Domain-Swapped Dimers of Intracellular Lipid-Binding Proteins: Evidence for Ordered Folding Intermediates

Highlights

• An extensive domain-swapped dimer of hCRBPII is formed when overexpressed

• No interconversion between monomer and dimer is observed at room temperature

• Structures of mutant dimers suggest a folding pathway with an open monomer intermediate

• It is proposed that folding is governed by the structure of the folding intermediate

Summary

Human Cellular Retinol Binding Protein II (hCRBPII), a member of the intracellular lipid-binding protein family, is a monomeric protein responsible for the intracellular transport of retinol and retinal.
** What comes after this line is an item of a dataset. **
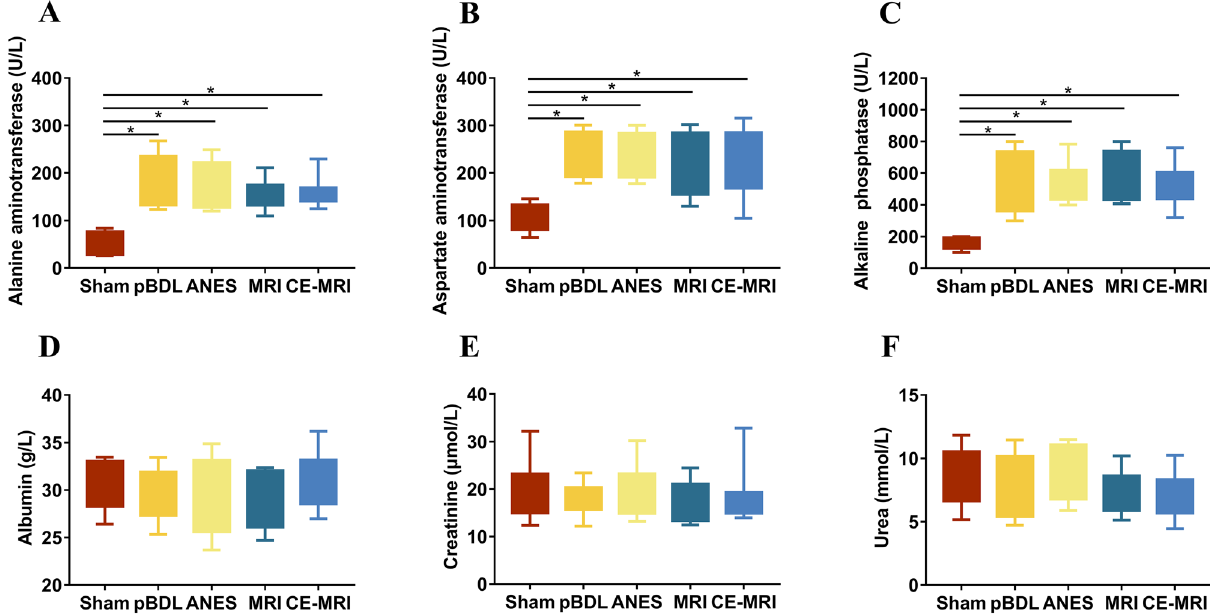
Figure 3. Biochemical data on week 6 in all groups. ( A – C ) Alanine aminotransferase, aspartate aminotransferase, and alkaline phosphatase levels were increased in the pBDL groups, compared with the sham group. These parameters in the repeated MRI and CE-MRI groups remained unchanged compared with the pBDL group. ( D – F ) Albumin, creatinine, and urea levels did not show significant increases after pBDL and repeated MRI examinations. Sham, only suture the abdominal wall. pBDL, partial bile duct ligation surgery alone; ANES, repeated anesthesia in the pBDL model; MRI, repeated magnetic resonance imaging under anesthesia in the pBDL model; CE-MRI, repeated contrast-enhanced magnetic resonance imaging under anesthesia in the pBDL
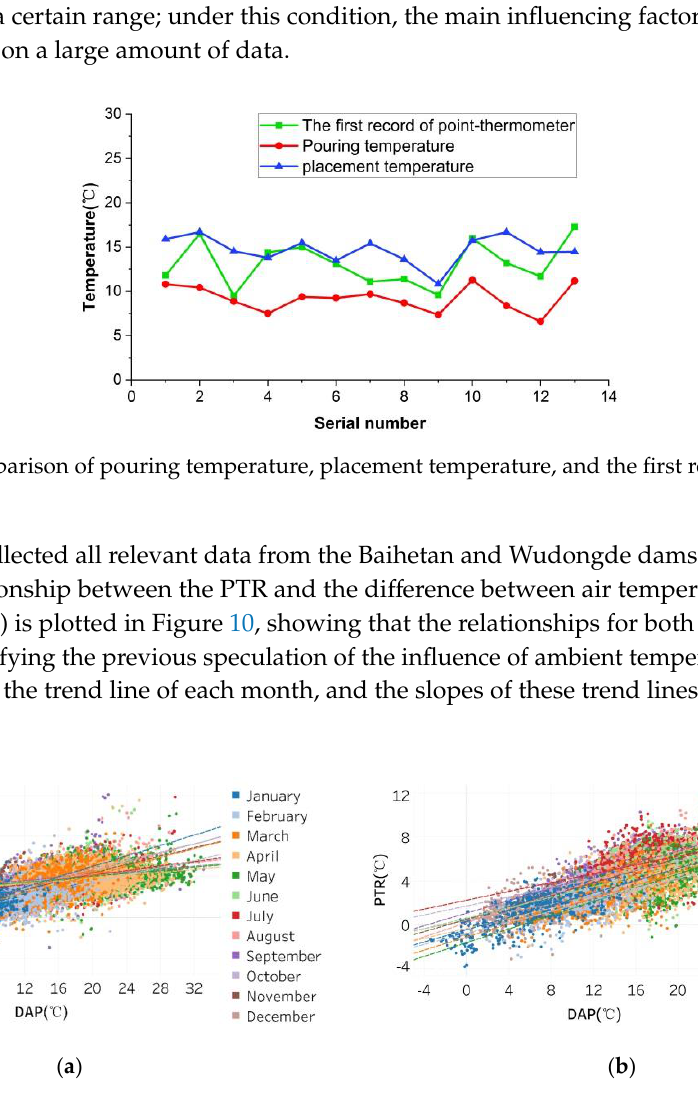
Figure 9. Comparison of pouring temperature, placement temperature, and the first records of point- thermometers.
Herein we report that hCRBPII forms an extensive domain-swapped dimer during bacterial expression. The domain-swapped region encompasses almost half of the protein. The dimer represents a novel structural architecture with the mouths of the two binding cavities facing each other, producing a new binding cavity that spans the length of the protein complex. Although wild-type hCRBPII forms the dimer, the propensity for dimerization can be substantially increased via mutation at Tyr60. The monomeric form of the wild-type protein represents the thermodynamically more stable species, making the domain-swapped dimer a kinetically trapped entity. Hypothetically, the wild-type protein has evolved to minimize dimerization of the folding intermediate through a critical hydrogen bond (Tyr60-Glu72) that disfavors the dimeric form.